Aww...Thanks! and Radiation Info

I was reading your comments on the wig. I'm glad you all approve. It makes me feel better that wig shopping turned out so well. If you come by and visit, I'll show you how it looks like real scalp on top!

So, I got an e-mail from my radiation oncologist yesterday. He's the one designing the radiation treatment and heading the clinical trial I am on.

He wrote: With this new plan [with the breathing apparatus] less than 10% of the heart will receive 200+ rads. That is a very very small dose.

Is this good enough? Dr. RadOnc seems to think so.

So I searched on the web for an idea of what 200 rads is.

1) On breastcancer.org,
rad = centiGray (cGy)
Radiation treatment is given in low doses daily, and the total cumulative dose is calculated.
For breast cancer, each daily session is usually 180-200 rads.

For radiation to the whole breast and/or lymph node areas, the usual total dose is about 4500–5000 centiGrays over 5 weeks.
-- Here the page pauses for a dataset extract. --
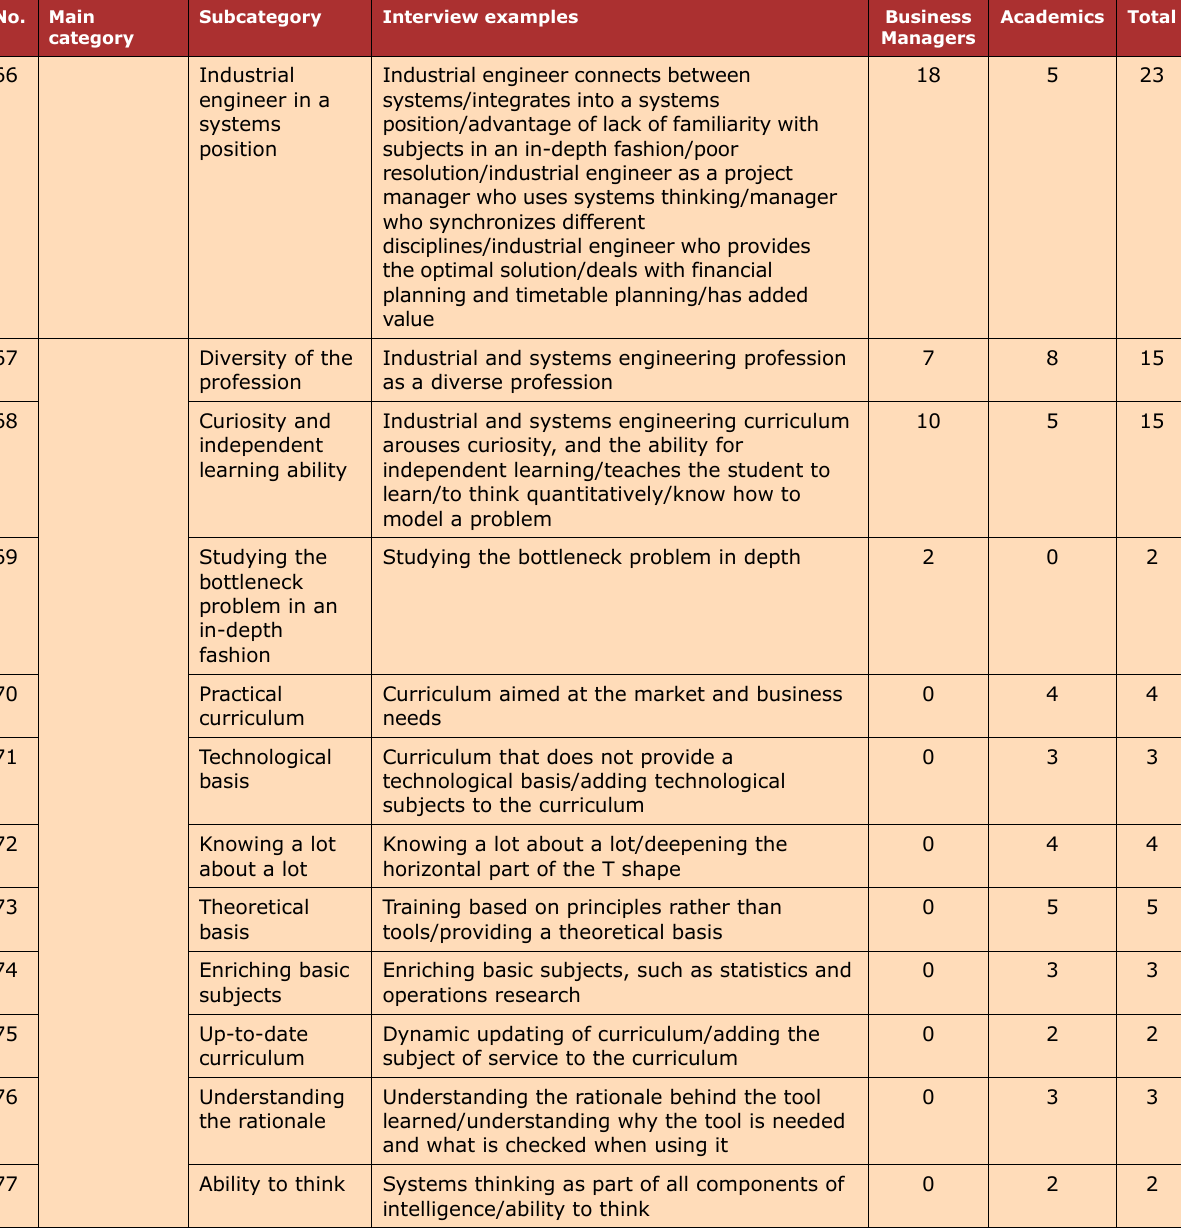
Table 1A. Summary of interview categories regarding the T-shape dilemma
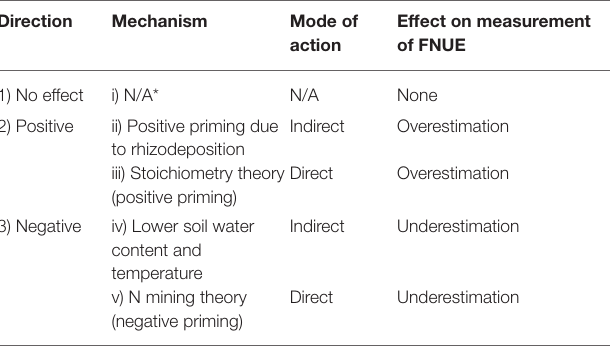
TABLE 1 | Potential directions and mechanisms of effects of synthetic nitrogen (N) fertilizer addition on SOM mineralization and the respective impacts on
Your doctor may then recommend an additional 1000–2000 centiGrays over 1 week delivered as a boost, targeted to the area where the tumor used to be.
Partial-breast radiation with external beam or internal radiation usually involves a total dose of 3400 centiGrays given over 1 week.
So I guess that 10% of my heart will have had about 1 daily dose of radiation treatment in a 25-day treatment plan.
2) Online book Radiation Toxicity: A Practical Guide
Editors: William Small Jr. and Gayle Woloschak
It only had the section on skin online. I guess I have to get the book to find out the effects on the heart.
"...fields treated with 2 Gy [200 cGy] daily fractionation do not show changes in basal cell density until total doses of 20-25 Gy [2000-2500 cGy] are delivered."
Greater than 45 Gy can cause dry, flaking skin with 2 Gy fractionation
I don't expect the cosmetic results of radiation treatment to be bad. A recent small clinical trial here at Hopkins that combined Adriamycin chemotherapy and partial breast radiation showed that the women tolerated the radiation treatment very well. The one I'm in allows any type of chemo treatment and partial breast radiation. As a part of the trial, the skin changes will be documented so there may pictures of my bust in a journal one day...

2 comments:

L Park said...

Do you have your full schedule yet?

WellRocMiHop said...

no, but it should be every 3 weeks. They'll probably set it tomorrow after the chemo class.